Pour en revenir à l'histoire de la campagne poursuivie pour finir le calvinisme, par la suppression des temples et l'interdiction des ministres, nous dirons qu'elle continua plus ardente que jamais par toute la France, après l'exécution militaire du Vivarrais et du Dauphiné. Puis après la première dragonnade du Poitou en 1681-1682, vinrent la grande dragonnade de 1685, commencée par l'armée réunie sur les frontières de l'Espagne, et enfin l'édit de révocation, interdisant l'exercice du culte protestant, supprimant tous les temples et bannissant tous les ministres hors du royaume.
Les opiniâtres que n'avait pu convaincre l'Apostolat du sabre étaient renfermés dans les prisons, dans les châteaux forts, dans les hôpitaux; dans les couvents où ils avaient à subir de nouvelles persécutions, ou bien, ils erraient de lieu en lieu, cherchant à sortir du royaume. S'ils réussissaient, c'étaient les douleurs de l'exil et les dures épreuves de la misère à l'étranger; s'ils échouaient, c'était, pour les femmes, la détention perpétuelle dans les prisons ou les couvents; pour les hommes, le cruel supplice des galères; pour tous, en outre, la confiscation des biens.
Quand à la grande masse des protestants, des nouveaux convertis, ainsi qu'on les appelait depuis qu'on leur avait arraché une abjuration, ils semblaient, sinon résignés à leur sort, du moins incapables de retrouver l'énergie nécessaire pour revenir sur le fait accompli.
Le clergé et le roi crurent un instant avoir cause gagnée et firent frapper de menteuses médailles en l'honneur de l'extinction de l'hérésie. Mais les huguenots avaient l'horreur du culte catholique qu'on voulait les contraindre à pratiquer, ils restaient attachés à la foi qu'on les avait obligés de renier des lèvres, et ils reprenaient peu à peu en secret l'exercice du culte proscrit.

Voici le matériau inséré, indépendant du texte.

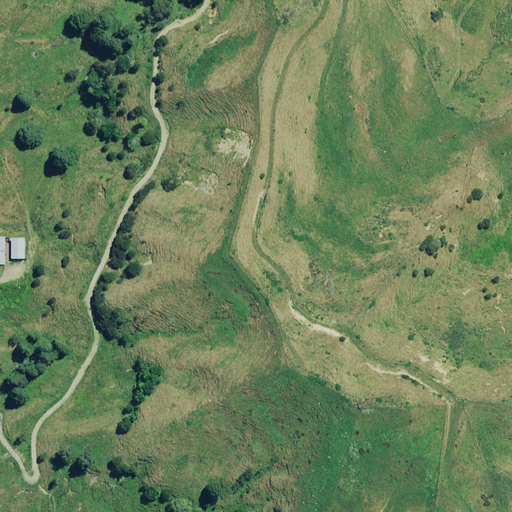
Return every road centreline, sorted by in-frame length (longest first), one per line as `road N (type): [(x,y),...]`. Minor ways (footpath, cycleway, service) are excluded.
road 1 (track): [(0,421),(1,438),(29,476),(40,426),(95,371),(93,301),(134,217),(172,164),(156,111),(157,55),(163,39),(202,18),(208,0)]
road 2 (track): [(314,0),(279,50),(272,76),(250,239),(278,266),(294,305),(339,327),(370,358),(401,366),(441,392)]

Dans les provinces, comme la Bretagne ou la Normandie, où les huguenots étaient dispersés par petits groupes, au milieu de nombreuses populations catholiques, c'étaient des gentilshommes, des négociants, des artisans, des femmes, qui s'attachaient par des lectures, par des conférences ou entretiens, à maintenir leurs co-religionnaires dans leurs anciennes croyances.
Dans le Poitou; dans la Saintonge et dans les provinces du Midi, où les huguenots étaient très nombreux et plus ardents, ils ne se résignèrent pas à se borner au culte domestique et se mirent à faire des assemblées qui devinrent peu à peu de plus en plus nombreuses. Ces assemblées se tenaient, parfois dans une maison isolée, mais le plus souvent dans les bois ou les cavernes, on y faisait des prières, on y chantait des psaumes et, à défaut de ministre, un homme, un adolescent, une femme, faisait une lecture ou haranguait les fidèles. Quand le roi et le clergé apprirent la reprise du culte qu'ils croyaient avoir anéanti, ils furent pris d'une colère frénétique; ils firent publier un édit qui, ainsi que le dit de Félice, aurait fait honte à des cannibales. Peine de mort contre les ministres rentrés en France, contre les prédicants, contre tous ceux qui seraient surpris dans une assemblée; les galères perpétuelles pour quiconque prêterait secours ou donnerait asile à un de ces ministres dont la tête était mise à prix.
Le marquis de la Trousse donnait ces sauvages instructions aux officiers chargés de surprendre et de dissiper les assemblées de huguenots: «Lorsque l'on aura tant fait que de parvenir au lieu de l'assemblée, il ne sera pas mal à propos d'en écharper une partie.»
Les ordres de Louvois ne sont pas moins barbares:
«S'il arrive encore que l'on puisse tomber sur de pareilles assemblées, l'on ordonne aux dragons _de tuer _la plus grande partie des religionnaires qu'ils pourront joindre sans épargner les femmes.
«Sa Majesté désire que vous donniez ordre aux troupes… de ne faire que peu de prisonniers, mais d'en mettre beaucoup sur le carreau, n'épargnant pas plus les femmes que les hommes.